Despite all of these upheavals and also suffering from a pretty horrible cold I managed to get a lot done this week. Some of Monday was spend catching up with emails that had come in whilst I had been on strike last week, including a request from Rhona Alcorn of SLD to send her the data and sound files from the Scots School Dictionary and responding to Alan Riach from Scottish Literature about some web pages he wanted updated (these were on the main University site and this is not something I am involved with updating). I also noticed that the version of this site that was being served up was the version on the old server, meaning my most recent blog posts were not appearing. Thankfully Raymond Brasas in Arts IT Support was able to sort this out. Raymond had also emailed me about some WordPress sites I mange that had out of date versions of the software installed. There were a couple of sites that I’d forgotten about, a couple that were no longer operational and a couple that had legitimate reasons for being out of date, so I got back to him about those, and also updated my spreadsheet of WordPress sites I manage to ensure the ones I’d forgotten about would not be overlooked again. I also became aware of SSL certificate errors on a couple of websites that were causing the sites to display scary warning messages before anyone could reach the sites, so asked Raymond to fix these. Finally, Fraser Dallachy, who is working on a pilot for a new Scots Thesaurus, contacted me to see if he could get access to the files that were used to put together the first version of the Concise Scots Dictionary. We had previously established that any electronic files relating to the printed Scots Thesaurus have been lost and he was hoping that these old dictionary files may contain data that was used in this old thesaurus. I managed to track the files down, but alas there appeared to be no semantic data in the entries found therein. I also had a chat with Marc Alexander about a little quiz he would like to develop for the Historical Thesaurus.

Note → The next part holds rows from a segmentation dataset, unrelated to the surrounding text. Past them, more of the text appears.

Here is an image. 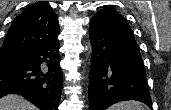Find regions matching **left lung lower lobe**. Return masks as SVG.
Segmentation results:
<instances>
[{"label":"left lung lower lobe","mask_w":171,"mask_h":110,"mask_svg":"<svg viewBox=\"0 0 171 110\" xmlns=\"http://www.w3.org/2000/svg\"><path fill=\"white\" fill-rule=\"evenodd\" d=\"M92 59L89 110H106L119 101L138 100L152 108L145 68L136 41L96 17L90 21Z\"/></svg>","instance_id":"left-lung-lower-lobe-1"}]
</instances>
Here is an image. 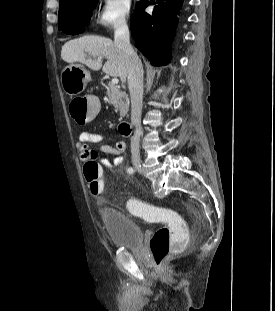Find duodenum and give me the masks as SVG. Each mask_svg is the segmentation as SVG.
Masks as SVG:
<instances>
[{"mask_svg":"<svg viewBox=\"0 0 275 311\" xmlns=\"http://www.w3.org/2000/svg\"><path fill=\"white\" fill-rule=\"evenodd\" d=\"M118 130L121 135L129 136L132 134L133 127L130 123L123 121L119 123Z\"/></svg>","mask_w":275,"mask_h":311,"instance_id":"410a0bca","label":"duodenum"}]
</instances>
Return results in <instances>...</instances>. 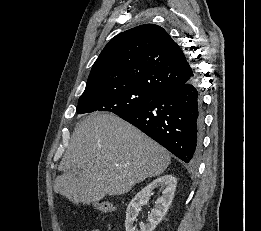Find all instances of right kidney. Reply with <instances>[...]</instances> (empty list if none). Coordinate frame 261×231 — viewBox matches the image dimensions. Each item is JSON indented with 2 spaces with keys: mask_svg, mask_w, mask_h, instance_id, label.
Here are the masks:
<instances>
[{
  "mask_svg": "<svg viewBox=\"0 0 261 231\" xmlns=\"http://www.w3.org/2000/svg\"><path fill=\"white\" fill-rule=\"evenodd\" d=\"M177 185V179L173 175H164L148 184L131 200L126 211L125 228L126 231H138L134 226L136 218L140 211V206L147 204L153 190L161 187L162 196L155 202V208L147 218V223L140 224V231H153L166 215L169 206L174 198V192Z\"/></svg>",
  "mask_w": 261,
  "mask_h": 231,
  "instance_id": "obj_1",
  "label": "right kidney"
}]
</instances>
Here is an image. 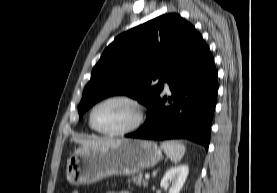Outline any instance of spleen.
Here are the masks:
<instances>
[{
  "instance_id": "3e777b00",
  "label": "spleen",
  "mask_w": 277,
  "mask_h": 193,
  "mask_svg": "<svg viewBox=\"0 0 277 193\" xmlns=\"http://www.w3.org/2000/svg\"><path fill=\"white\" fill-rule=\"evenodd\" d=\"M161 148L175 163L183 158L186 151V147L178 141H164L161 143Z\"/></svg>"
}]
</instances>
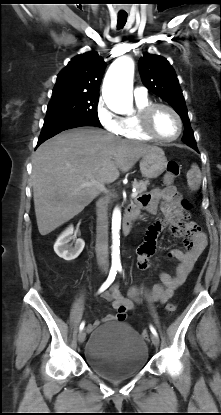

I spoke to Jennifer Smith on Monday about the follow-on funding application for her SCOSYA project and spent a bit of time during the week writing a first draft of a Data Management Plan for the application, after reviewing all of the proposal materials she had sent me. Writing the plan raised some questions and I will no doubt have to revise the plan before the proposal is finalised, but it was good to get a first version completed and sent off.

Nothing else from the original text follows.